* **TASK ITEM A**
Extract the passage of the article on David Owen's retirement from "David E. Owen" to "House system's history.", word for word.

David Owen to Retire as Master, Plans to Teach After Sabbatical

David E. Owen will retire as Master of Winthrop House at the end of the academic year, it was announced yesterday. He will spend next year on sabbatical in England, but will return to the University to teach in the fall of 1965.

Owen's seven years as Winthrop's Master have capped more than two decades of administrative work at Harvard. His informal style and wry humor have changed the character of the House and given him a reputation as one of the most popular Masters in the House system's history.

Owen got into the House business unexpectedly. In 1957, he had just returned from a year in England when he got a call from Dean Bundy asking him to take over as master of Winthrop.

"It sounded like good fun," Owen reflected yesterday, "especially since I hadn't seen much of undergraduates here. But I hesitated for awhile. I had just finished the research for a book, and I wanted to write it."

Took the Job


Owen took the job, however, and relegated work on the book to summer vacations. (The final draft of English Philanthropy, 1660-1960 went to the printers last Thursday, four years behind schedule.) The rest of the academic year Owen devoted to Winthrop House.

* **DATA TO USE**
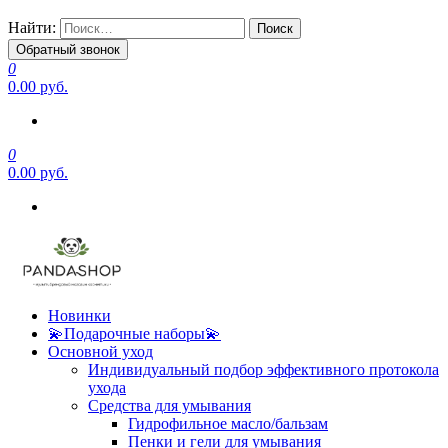
Найти:
Обратный звонок
0
0.00 руб.
0
0.00 руб.
Новинки
💫Подарочные наборы💫
Основной уход
Индивидуальный подбор эффективного протокола
ухода
Средства для умывания
Гидрофильное масло/бальзам
Пенки и гели для умывания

* **TASK ITEM B**
Copy the listing above exactly, line by line, and leave the pictures out of your answer.

* **ANSWER A**
David E. Owen will retire as Master of Winthrop House at the end of the academic year, it was announced yesterday. He will spend next year on sabbatical in England, but will return to the University to teach in the fall of 1965.

Owen's seven years as Winthrop's Master have capped more than two decades of administrative work at Harvard. His informal style and wry humor have changed the character of the House and given him a reputation as one of the most popular Masters in the House system's history.

* **ANSWER B**
Найти:
Обратный звонок
0
0.00 руб.
0
0.00 руб.
Новинки
💫Подарочные наборы💫
Основной уход
Индивидуальный подбор эффективного протокола
ухода
Средства для умывания
Гидрофильное масло/бальзам
Пенки и гели для умывания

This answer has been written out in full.